EXCERPTED TEXT>
○ ○ ○ ○
Identifying Differential Methylation on the Sex Chromosome

One of the challenges for unambiguously determining levels of sex-specific DNA methylation on stickleback sex chromosomes is that there is currently no publically available sequence for the Y chromosome and the published sequence for chr19 is predominately derived from X chromosome sequence. Because DNA methylation is detected as sequence differences between bisulfite-treated DNA and the reference sequence at CpG sites, both divergence between the X and Y chromosome at CpG sites and differential methylation can result in the same patterns in the sequence data. Thus, the signal of differential methylation that we observe could be attributed to one of three possible mechanisms: 1) identical sequences but differential methylation between the X and Y chromosome, 2) differential methylation between X chromosomes in males and females, or 3) sequence divergence between the X and Y chromosomes resulting in alteration of CpG sites.

To address this issue, we again divided chr19 in to 10 kb consecutive nonoverlapping segments and compared the number of reads that mapped to chr19 in males and females for each 10 kb segment. If chr19 reads map uniquely to the published X chromosome then we would expect half the number of reads to map to chr19 in males compared with females. Given that the PAR is known to recombine between the X and Y chromosomes, suggesting low levels of divergence in this region, we predicted that sequencing reads derived from both the X and Y chromosomes would map to the reference sequence, resulting in a ratio of one for the number of reads mapped in males and females in the PAR. The results from the read coverage analysis matched this prediction (fig. 3D).
○ ○ ○ ○
Please list every mechanism the excerpt on sex-chromosome methylation gives as a possible source of the observed differential methylation signal.

Saved entries:
○ ○ ○ ○
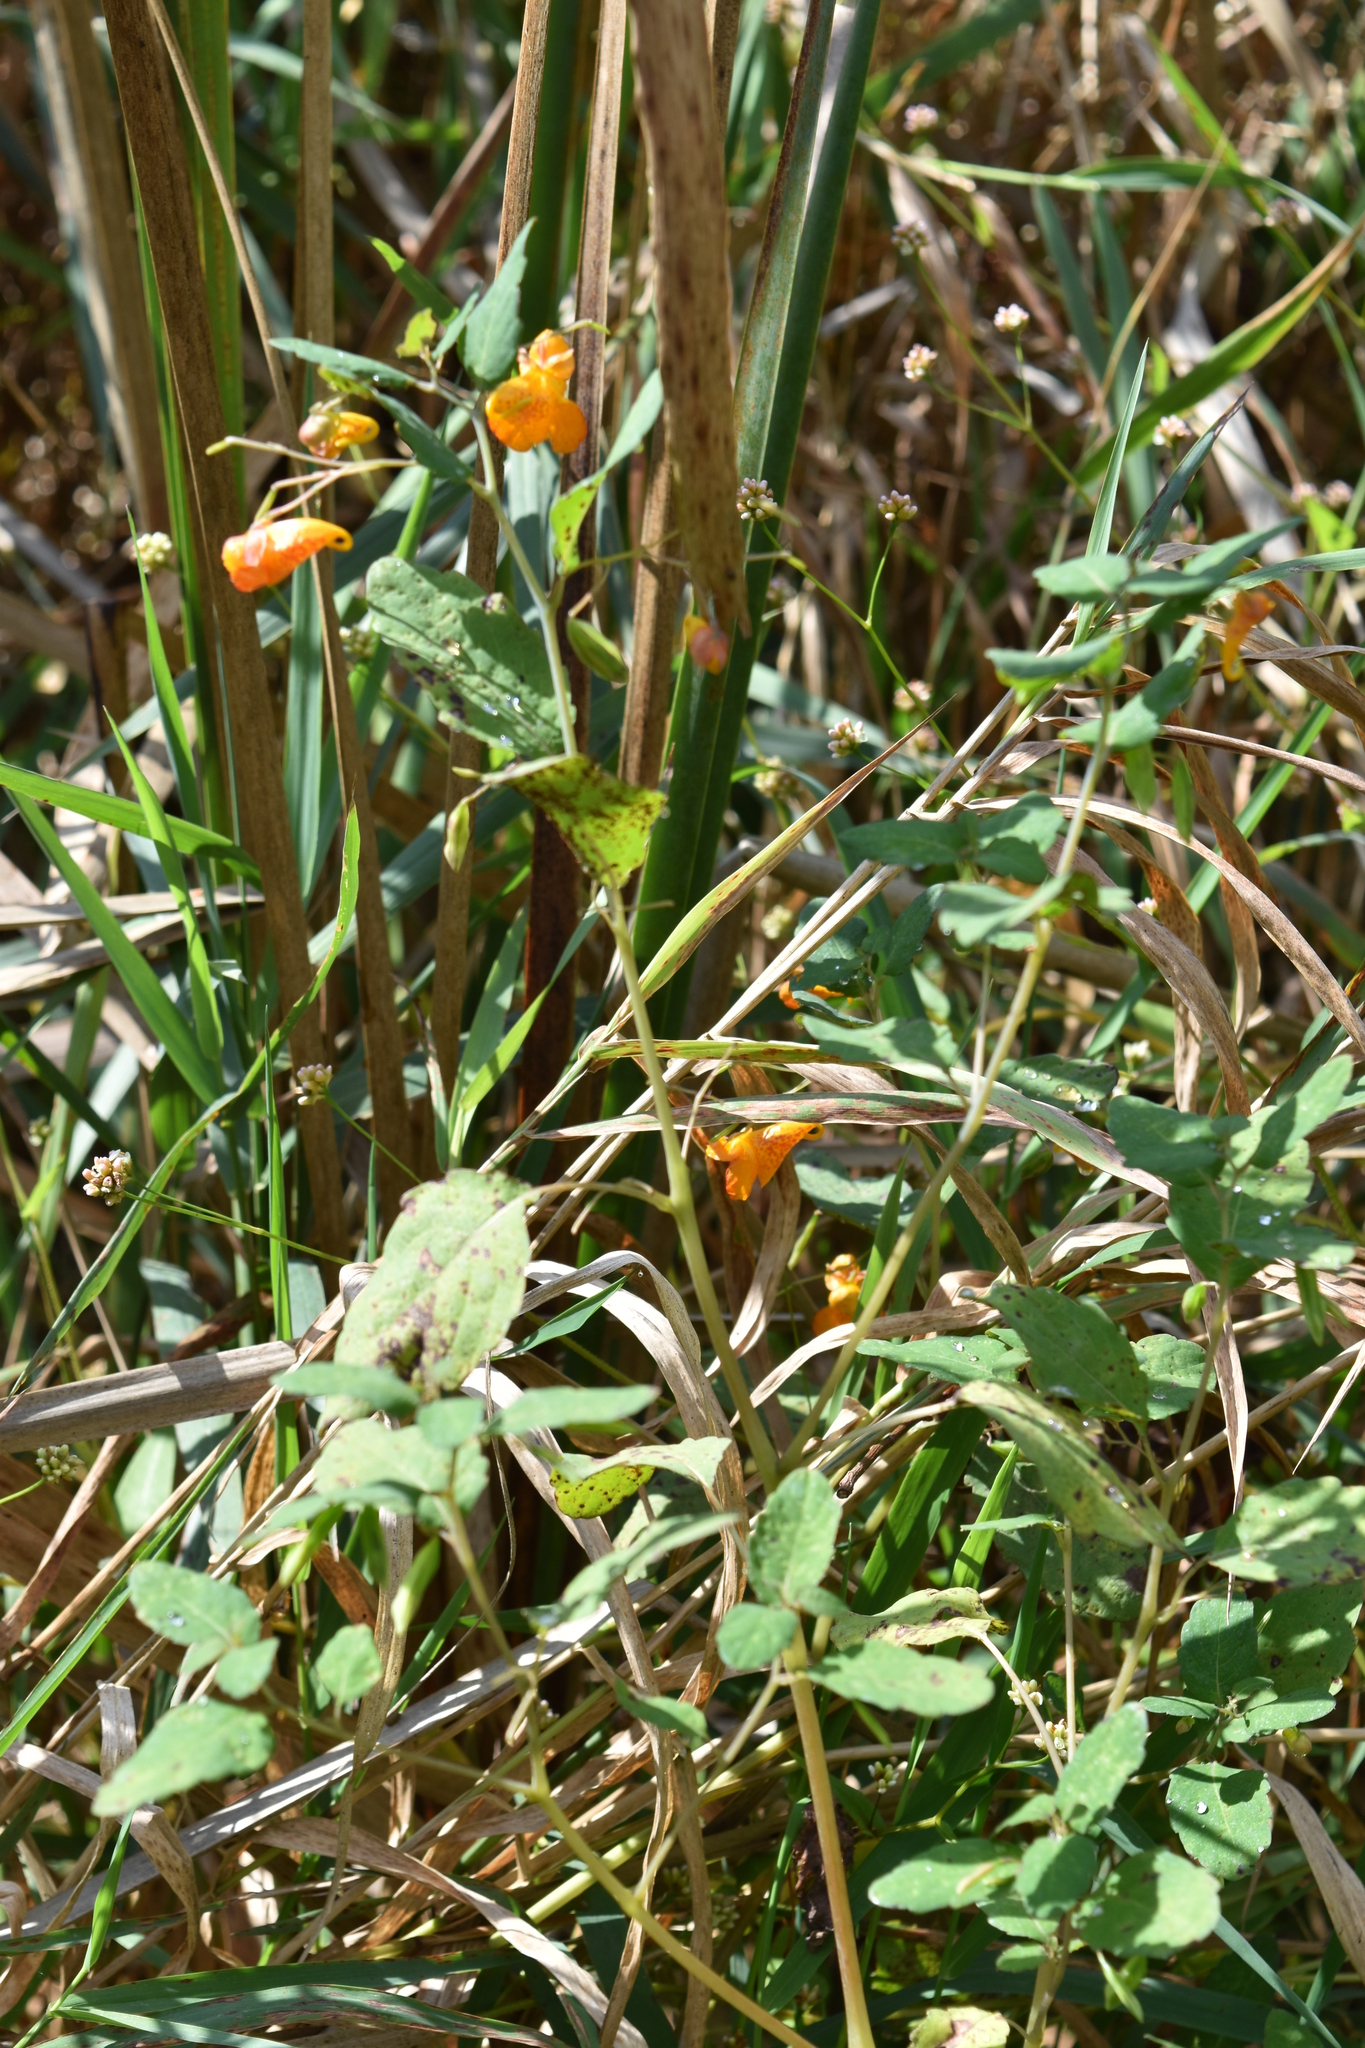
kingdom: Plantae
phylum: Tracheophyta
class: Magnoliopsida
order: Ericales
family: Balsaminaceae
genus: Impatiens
○ ○ ○ ○
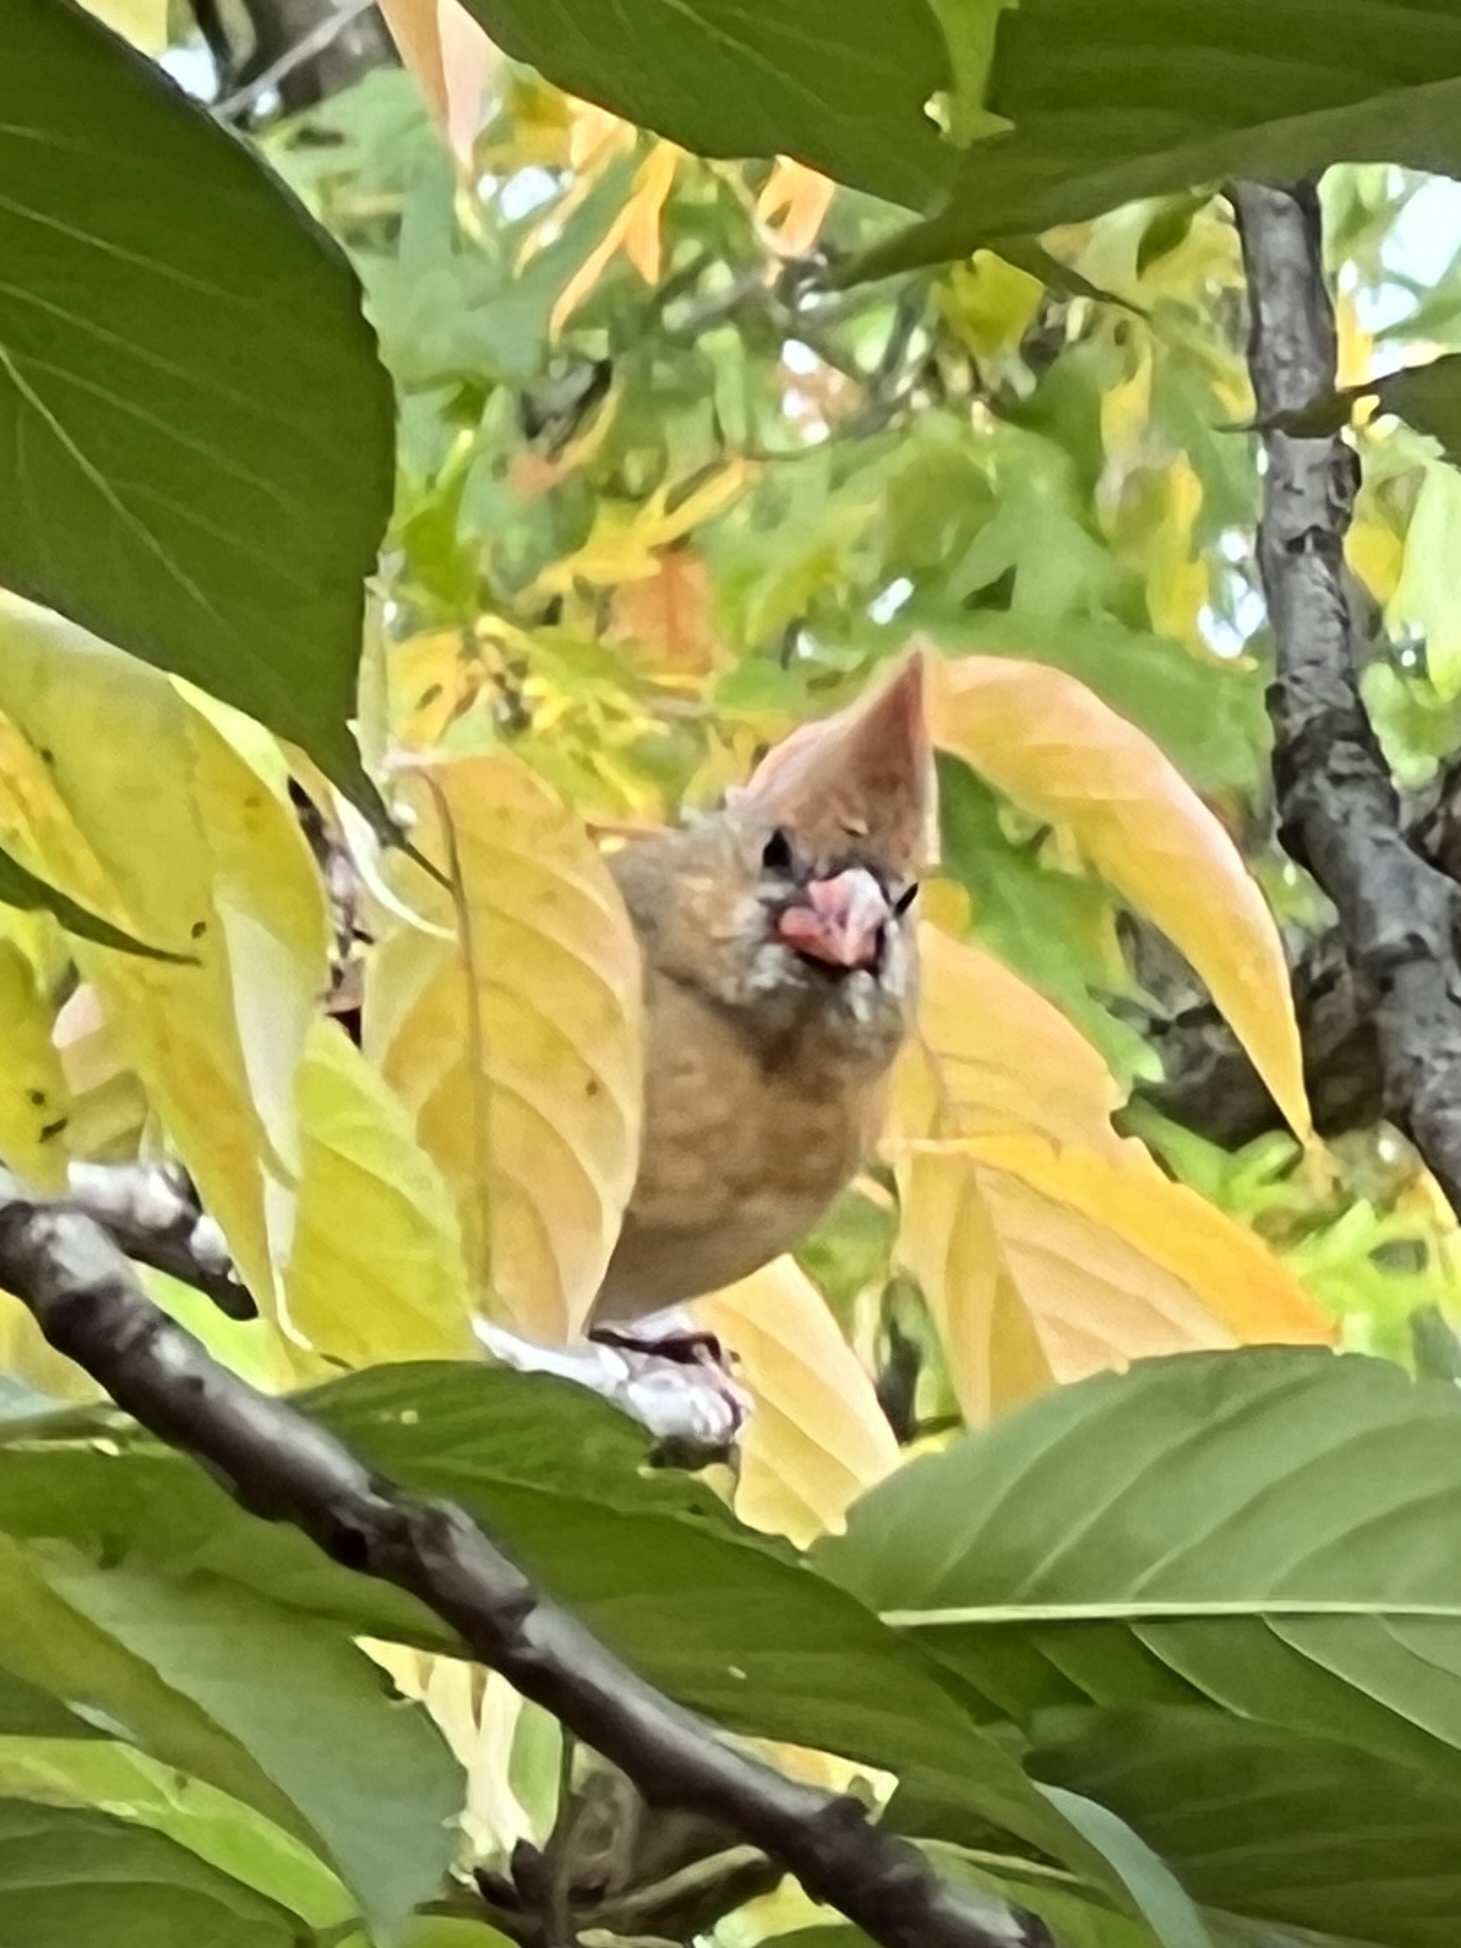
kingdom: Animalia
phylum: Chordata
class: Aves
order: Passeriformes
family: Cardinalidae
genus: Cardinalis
○ ○ ○ ○
SOLVED EXERCISE>
1) Identical sequences but differential methylation between the X and Y chromosome
2) Differential methylation between X chromosomes in males and females
3) Sequence divergence between the X and Y chromosomes resulting in alteration of CpG sites